**** ФРАГМЕНТ ТЕКСТА ****

На вопрос, почему на сцене «Эрмитажа» идут спектакли, поставленные преимущественно по произведениям постреволюционных авторов, художественный руководитель театра Михаил Левитин отвечает, что его привлекает революционный хаос, из которого возникала новая жизнь. Левитин родился в Одессе, вырос в Одессе, и однажды, когда ему было 12 лет, набрел в букинистическом магазине на книгу о камерном театре. Хармс, Олеша, Бабель, Булгаков вдохновили его на создание таких спектаклей, как «Хармс! Чармс! Шардам!», «Белая овца», «Полет Диграссо», «Эрендира и ее бабка». О своем пути в театральном искусстве и понимании абсурда он рассказывает «Московской газете»
— История непонятная... Я сам пытаюсь докопаться, откуда взялась эта непреодолимая любовь сначала к театру, потом к литературе 20-х годов. Прочитал строчку об Игоре Терентьеве — больше строчки ничего написано не было в книге Петрова «50 и 500». Письма Коонен, которые я писал в восьмом классе, дружба со Шкловским, Кавериным. 20-е годы — это мои годы, я думаю, что тогда я должен был умереть.
— А что еще в русской литературе?
— Пушкин. Пушкин. Пушкин. Если я назову кого-то другого, это будет неправдой. Возможно, это связано с моим происхождением, с Одессой, с морем. С таким ранним и очень интенсивным самообразованием и очень цветным, экзотическим, когда ты вначале узнаешь то, что люди либо вообще не узнают, или приходят к этому в старости, или от нечего делать этим увлекаются.

****

> ОПИСАНИЕ ЗАДАНИЯ:
Продолжите интервью с Михаилом Левитиным сразу после последней приведенной фразы.

**** ПРЕДСТАВЛЕННЫЕ МАТЕРИАЛЫ ****

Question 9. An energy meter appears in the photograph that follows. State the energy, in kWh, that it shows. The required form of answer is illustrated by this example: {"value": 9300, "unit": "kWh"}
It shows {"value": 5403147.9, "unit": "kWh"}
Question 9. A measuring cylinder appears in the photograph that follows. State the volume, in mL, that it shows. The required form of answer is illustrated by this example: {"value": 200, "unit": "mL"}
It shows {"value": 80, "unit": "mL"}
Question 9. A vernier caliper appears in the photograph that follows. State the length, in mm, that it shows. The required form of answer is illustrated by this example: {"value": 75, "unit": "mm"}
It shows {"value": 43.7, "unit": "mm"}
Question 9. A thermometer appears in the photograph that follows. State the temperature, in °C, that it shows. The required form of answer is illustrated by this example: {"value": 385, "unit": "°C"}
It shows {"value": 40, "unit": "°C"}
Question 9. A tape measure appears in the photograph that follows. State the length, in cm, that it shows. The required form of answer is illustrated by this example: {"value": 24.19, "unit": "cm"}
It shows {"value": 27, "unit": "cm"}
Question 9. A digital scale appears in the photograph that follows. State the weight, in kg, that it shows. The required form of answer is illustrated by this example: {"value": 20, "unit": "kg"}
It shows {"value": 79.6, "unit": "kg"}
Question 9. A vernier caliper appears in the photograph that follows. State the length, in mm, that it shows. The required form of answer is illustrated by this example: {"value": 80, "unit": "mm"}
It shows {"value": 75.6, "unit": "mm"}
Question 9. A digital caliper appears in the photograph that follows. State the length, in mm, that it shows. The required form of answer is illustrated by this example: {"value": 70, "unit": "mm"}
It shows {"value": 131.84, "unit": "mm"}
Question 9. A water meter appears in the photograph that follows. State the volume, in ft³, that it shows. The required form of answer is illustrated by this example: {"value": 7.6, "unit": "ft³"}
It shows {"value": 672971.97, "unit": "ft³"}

****

> ОТВЕТ НА ЗАДАНИЕ:
Я же очень рано начал читать удивительные ни к чему негодные замечательные книги, очень рано увлекся темой авантюриста, фокусника, чародея, иллюзиониста, пирата, флибустьера, все это заполнило мою крайне беспокойную жизнь, что в свое время заставляло ныне покойного искусствоведа Бориса Зингермана называть меня «непотопляемым авианосцем». Был и, надеюсь, остаюсь непотопляемым.
Все задуманное, все желания были до 18 лет. Просто теперь я все это вспоминаю. Есть такая байка (ее рассказывал Михоэлс), что человек рождается с огромными знаниями о мире, но перед тем, как ему выйти в мир, Бог щелкает его под носом и у человека вылетают из головы все эти знания, и вот он всю жизнь бредет в поисках потерянных знаний. Так и я вспоминаю все, что задумывалось до этих 18 лет, — буквально перебираю свои желания, перебираю свое счастливейшее детство, когда рождались самые свежие и единственно правильные для меня идеи.
— Счастливое детство — с чем оно связано?
— С семьей, c окружением, с тем, что есть море и что-то за морем, с тем, что есть город такой Одесса. А счастье — оно в самом человеке. Оно есть или его нет. Я очень не люблю моменты уныния. Они стали возникать с годами. Ну, так совпало, так случилось, что я родился счастливым... Ну, так случилось (я ничего не могу поделать), и на вопросы, как вы себя чувствуете, как ваше здоровье, я всегда отвечаю «хорошо».
— Но бытует мнение, что без страданий не бывает творчества?
— Все мои страдания от того, что люди не хотят принимать счастливого человека. Больше у меня страданий никаких нет. Нет, у меня есть свои внутренние трудности во время работы, во время работы я внутри себя мученик, я очень злюсь на себя, когда у меня что-то долго не получается. Я не понимаю, как это у меня что-то сразу не получается. Пикассо говорил: я не ищу, я нахожу. Размышления, поиск — это то, что мне не присуще. Я иду по следу собственного замысла.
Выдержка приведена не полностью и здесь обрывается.